Nearly 23,000 people have signed an online petition to stop Brett Bailey’s Exhibit B: Third World Bunfight, which is set to open tonight at The Vaults on the Southbank.
The work, which depicts 19th century human zoos using real life black actors in chains and cages, was recently shown at the Edinburgh Fringe Festival and received five-star reviews from both the Guardian and the Evening Standard – the former calling it “both unbearable and essential”.
It’s creator, who grew up in Apartheid South Africa, says the exhibition demonstrates the “brutal reality behind colonisation” and is “not a piece about black histories made for white audiences.”
But anti-racism groups, celebrities and politicians have called it “highly offensive, insulting and racist” and asked for it to be removed – planning protest for each of the four nights it is set to run.
Sara Myers, a journalist and activist who started the petition, said: “It’s offensive, it’s like our narrative is always being told from the perspective of being enslaved or being in servitude when there’s so much more to African history than just slavery.

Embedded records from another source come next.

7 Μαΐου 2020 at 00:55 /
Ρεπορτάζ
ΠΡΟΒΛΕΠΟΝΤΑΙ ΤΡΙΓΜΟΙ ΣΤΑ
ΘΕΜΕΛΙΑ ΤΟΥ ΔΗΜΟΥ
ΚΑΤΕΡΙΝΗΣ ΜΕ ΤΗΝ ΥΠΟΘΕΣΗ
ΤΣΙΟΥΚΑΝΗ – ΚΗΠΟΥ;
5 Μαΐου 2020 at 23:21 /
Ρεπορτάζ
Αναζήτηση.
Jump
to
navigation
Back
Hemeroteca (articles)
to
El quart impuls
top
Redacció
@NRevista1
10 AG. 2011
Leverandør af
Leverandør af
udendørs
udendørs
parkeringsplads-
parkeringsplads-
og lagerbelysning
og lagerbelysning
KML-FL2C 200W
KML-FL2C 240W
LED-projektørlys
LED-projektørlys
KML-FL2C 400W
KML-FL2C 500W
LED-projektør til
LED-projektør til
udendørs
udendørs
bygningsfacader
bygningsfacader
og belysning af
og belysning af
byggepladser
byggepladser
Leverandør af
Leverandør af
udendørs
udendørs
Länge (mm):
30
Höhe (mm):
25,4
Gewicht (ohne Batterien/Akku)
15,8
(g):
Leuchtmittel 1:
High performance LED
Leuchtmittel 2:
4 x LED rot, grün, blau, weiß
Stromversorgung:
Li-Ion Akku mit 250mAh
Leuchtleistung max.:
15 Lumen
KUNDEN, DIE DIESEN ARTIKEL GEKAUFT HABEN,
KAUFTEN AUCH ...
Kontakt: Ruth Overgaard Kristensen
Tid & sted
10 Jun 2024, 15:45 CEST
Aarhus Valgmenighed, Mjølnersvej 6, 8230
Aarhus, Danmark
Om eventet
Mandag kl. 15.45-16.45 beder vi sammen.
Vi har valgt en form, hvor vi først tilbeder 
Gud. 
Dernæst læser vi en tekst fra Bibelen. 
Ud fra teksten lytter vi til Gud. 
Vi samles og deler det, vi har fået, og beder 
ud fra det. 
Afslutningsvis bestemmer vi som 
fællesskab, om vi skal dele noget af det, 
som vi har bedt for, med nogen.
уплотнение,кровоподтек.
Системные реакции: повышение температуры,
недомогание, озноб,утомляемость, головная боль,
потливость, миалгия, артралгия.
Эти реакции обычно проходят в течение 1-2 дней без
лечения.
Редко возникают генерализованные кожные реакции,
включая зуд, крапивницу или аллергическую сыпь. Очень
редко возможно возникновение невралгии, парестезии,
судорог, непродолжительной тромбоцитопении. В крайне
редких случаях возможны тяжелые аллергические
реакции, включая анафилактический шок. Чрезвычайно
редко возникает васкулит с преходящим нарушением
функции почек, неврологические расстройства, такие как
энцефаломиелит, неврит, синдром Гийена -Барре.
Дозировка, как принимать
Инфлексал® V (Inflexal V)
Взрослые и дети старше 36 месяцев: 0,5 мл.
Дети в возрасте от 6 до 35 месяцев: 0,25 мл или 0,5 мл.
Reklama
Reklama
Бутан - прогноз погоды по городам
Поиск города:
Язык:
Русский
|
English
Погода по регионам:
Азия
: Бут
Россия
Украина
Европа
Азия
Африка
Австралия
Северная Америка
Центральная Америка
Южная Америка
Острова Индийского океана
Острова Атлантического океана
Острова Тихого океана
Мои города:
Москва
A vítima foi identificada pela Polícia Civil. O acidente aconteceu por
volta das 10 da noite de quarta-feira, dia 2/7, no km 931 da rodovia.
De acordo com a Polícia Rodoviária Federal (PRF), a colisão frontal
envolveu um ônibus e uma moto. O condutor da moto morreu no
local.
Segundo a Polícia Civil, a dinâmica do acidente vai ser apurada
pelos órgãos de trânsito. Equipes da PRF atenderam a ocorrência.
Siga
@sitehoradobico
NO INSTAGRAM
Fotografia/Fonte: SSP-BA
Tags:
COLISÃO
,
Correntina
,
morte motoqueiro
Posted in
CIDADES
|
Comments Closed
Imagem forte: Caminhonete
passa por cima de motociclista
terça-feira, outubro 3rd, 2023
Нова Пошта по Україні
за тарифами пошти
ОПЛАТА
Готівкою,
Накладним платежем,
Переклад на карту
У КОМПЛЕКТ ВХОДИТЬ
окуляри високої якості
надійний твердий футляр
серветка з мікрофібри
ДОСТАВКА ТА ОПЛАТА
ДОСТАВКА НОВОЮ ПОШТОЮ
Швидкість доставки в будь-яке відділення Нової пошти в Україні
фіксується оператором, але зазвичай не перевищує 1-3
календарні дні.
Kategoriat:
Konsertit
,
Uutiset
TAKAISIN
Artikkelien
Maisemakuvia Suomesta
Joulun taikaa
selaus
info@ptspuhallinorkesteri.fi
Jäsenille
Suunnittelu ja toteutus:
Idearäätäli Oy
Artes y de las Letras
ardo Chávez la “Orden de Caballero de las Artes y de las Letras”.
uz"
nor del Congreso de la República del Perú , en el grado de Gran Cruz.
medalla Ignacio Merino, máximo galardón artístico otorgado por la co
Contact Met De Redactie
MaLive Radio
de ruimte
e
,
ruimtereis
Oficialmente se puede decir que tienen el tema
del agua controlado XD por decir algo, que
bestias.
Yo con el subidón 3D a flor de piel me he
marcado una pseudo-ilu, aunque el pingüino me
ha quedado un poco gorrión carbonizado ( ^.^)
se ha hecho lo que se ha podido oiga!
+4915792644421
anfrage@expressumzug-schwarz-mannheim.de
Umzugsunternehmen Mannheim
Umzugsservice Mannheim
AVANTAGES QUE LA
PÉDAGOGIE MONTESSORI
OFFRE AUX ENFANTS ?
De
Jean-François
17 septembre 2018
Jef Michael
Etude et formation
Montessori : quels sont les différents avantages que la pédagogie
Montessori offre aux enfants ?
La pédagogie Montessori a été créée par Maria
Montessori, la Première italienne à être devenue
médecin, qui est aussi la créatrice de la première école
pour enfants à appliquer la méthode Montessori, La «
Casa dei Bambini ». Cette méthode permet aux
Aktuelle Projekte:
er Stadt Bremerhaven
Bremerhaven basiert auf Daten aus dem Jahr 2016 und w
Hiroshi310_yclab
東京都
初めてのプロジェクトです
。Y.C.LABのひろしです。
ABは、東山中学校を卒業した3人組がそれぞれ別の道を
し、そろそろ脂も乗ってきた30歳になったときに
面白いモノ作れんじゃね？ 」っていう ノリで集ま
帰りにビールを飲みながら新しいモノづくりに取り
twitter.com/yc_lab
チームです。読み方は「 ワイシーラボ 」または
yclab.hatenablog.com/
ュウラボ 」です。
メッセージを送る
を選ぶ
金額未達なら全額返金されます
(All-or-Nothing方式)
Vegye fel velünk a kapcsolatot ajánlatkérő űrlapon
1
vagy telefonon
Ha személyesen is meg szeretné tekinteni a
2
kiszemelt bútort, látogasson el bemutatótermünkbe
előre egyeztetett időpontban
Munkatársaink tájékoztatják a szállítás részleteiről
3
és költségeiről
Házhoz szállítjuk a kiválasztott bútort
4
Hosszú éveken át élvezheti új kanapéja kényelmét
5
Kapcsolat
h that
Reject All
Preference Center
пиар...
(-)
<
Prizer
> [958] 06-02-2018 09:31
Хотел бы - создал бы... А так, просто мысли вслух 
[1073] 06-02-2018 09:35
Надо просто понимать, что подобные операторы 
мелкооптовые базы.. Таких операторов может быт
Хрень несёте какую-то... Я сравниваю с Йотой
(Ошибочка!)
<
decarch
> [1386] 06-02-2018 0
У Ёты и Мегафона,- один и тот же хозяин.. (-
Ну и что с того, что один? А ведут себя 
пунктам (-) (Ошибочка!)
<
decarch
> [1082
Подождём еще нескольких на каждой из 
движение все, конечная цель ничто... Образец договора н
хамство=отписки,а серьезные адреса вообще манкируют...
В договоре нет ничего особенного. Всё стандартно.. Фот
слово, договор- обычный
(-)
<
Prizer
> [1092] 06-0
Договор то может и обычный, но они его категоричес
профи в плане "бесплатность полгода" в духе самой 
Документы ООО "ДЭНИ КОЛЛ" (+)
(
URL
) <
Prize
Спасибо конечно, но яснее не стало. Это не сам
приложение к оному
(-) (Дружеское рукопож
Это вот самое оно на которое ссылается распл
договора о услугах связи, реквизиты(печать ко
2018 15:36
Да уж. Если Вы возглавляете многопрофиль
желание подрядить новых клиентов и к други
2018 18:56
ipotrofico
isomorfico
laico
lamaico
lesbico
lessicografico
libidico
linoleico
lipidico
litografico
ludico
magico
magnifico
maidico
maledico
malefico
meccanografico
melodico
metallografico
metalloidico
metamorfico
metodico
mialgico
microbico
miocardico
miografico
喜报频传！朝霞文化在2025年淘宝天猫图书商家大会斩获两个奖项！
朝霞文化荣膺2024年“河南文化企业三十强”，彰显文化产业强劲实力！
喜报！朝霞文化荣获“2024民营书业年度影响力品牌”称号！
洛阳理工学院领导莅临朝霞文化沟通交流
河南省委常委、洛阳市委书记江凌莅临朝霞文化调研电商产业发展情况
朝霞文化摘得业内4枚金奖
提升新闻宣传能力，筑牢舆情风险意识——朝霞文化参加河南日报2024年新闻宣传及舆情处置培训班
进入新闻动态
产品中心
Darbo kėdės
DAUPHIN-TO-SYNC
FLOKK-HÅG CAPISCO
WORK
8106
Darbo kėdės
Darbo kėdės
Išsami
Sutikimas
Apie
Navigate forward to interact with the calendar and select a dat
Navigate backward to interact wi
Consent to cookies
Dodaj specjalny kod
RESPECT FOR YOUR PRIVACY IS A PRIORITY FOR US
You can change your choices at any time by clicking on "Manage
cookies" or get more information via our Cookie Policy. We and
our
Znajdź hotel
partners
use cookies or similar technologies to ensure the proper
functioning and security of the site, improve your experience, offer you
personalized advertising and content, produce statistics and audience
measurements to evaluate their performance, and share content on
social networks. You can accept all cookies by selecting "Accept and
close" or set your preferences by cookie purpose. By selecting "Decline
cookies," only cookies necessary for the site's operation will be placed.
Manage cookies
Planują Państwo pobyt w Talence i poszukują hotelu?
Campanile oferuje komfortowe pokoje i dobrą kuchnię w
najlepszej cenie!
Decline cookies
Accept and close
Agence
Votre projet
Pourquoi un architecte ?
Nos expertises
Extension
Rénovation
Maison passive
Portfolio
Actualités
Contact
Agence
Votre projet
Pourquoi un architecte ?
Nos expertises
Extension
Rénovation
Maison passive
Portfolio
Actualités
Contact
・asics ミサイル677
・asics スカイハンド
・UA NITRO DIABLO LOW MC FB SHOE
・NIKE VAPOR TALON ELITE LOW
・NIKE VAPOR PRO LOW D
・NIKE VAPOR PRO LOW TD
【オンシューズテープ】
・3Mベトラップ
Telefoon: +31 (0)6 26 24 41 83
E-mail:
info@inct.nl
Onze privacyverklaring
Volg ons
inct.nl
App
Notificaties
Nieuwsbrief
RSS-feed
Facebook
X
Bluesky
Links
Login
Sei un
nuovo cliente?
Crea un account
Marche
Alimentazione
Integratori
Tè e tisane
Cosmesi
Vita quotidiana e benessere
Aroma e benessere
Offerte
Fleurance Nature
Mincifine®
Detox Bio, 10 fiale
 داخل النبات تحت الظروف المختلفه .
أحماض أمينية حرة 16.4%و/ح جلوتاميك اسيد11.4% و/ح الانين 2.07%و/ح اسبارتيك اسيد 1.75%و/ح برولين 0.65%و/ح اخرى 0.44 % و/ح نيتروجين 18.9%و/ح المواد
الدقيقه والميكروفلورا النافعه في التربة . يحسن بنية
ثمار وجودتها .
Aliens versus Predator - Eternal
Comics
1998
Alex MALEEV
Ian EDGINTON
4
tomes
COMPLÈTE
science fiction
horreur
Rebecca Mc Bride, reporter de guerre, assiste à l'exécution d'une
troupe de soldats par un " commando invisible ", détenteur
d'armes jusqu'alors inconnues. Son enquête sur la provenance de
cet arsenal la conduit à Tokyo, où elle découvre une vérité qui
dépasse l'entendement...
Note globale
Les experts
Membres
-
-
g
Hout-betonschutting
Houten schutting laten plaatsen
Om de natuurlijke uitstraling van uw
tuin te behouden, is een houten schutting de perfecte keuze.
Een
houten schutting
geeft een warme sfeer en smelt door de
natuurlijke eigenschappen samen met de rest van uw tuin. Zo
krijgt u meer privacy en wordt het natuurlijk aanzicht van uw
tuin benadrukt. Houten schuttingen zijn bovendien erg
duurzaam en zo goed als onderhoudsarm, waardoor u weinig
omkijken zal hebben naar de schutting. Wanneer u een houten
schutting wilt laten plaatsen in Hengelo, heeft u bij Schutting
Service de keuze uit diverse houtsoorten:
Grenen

“It’s actually quite rude in 2014 that an institute like the Barbican thinks that putting black people in cages is challenging art and that it’s important work for London.”
Despite the petition, letters from politicians such as Labour’s Lord Boateng and a number of protests, The Barbican is still set to open the sold-out exhibition tonight.
A public discussion was held at the Theatre Royal in Stratford last night but those who have paid £20 for a 40 minute tour of the “zoo” will still have to negotiate crowds of protestors when it opens tonight.
A spokesman for the Barbican said: “We appreciate that Exhibit B is a work that tackles controversial and sensitive issues and we recognise the strength of feeling about the Barbican’s decision to programme the piece.
“We have met with representatives from the various groups behind the petition and took part in a public discussion on the issues raised by Exhibit B last night.
“We believe Exhibit B is a serious and important piece of work which aims to expose the abhorrent historical attitudes to race during the colonial era and to question how far society has moved on by tackling contemporary issues such as segregation during the apartheid period in South Africa and the ongoing treatment of immigrants and asylum seekers.
“The reception for the piece, in the 12 previous venues to which it has toured, from participants, audiences and critics alike has been overwhelmingly positive”.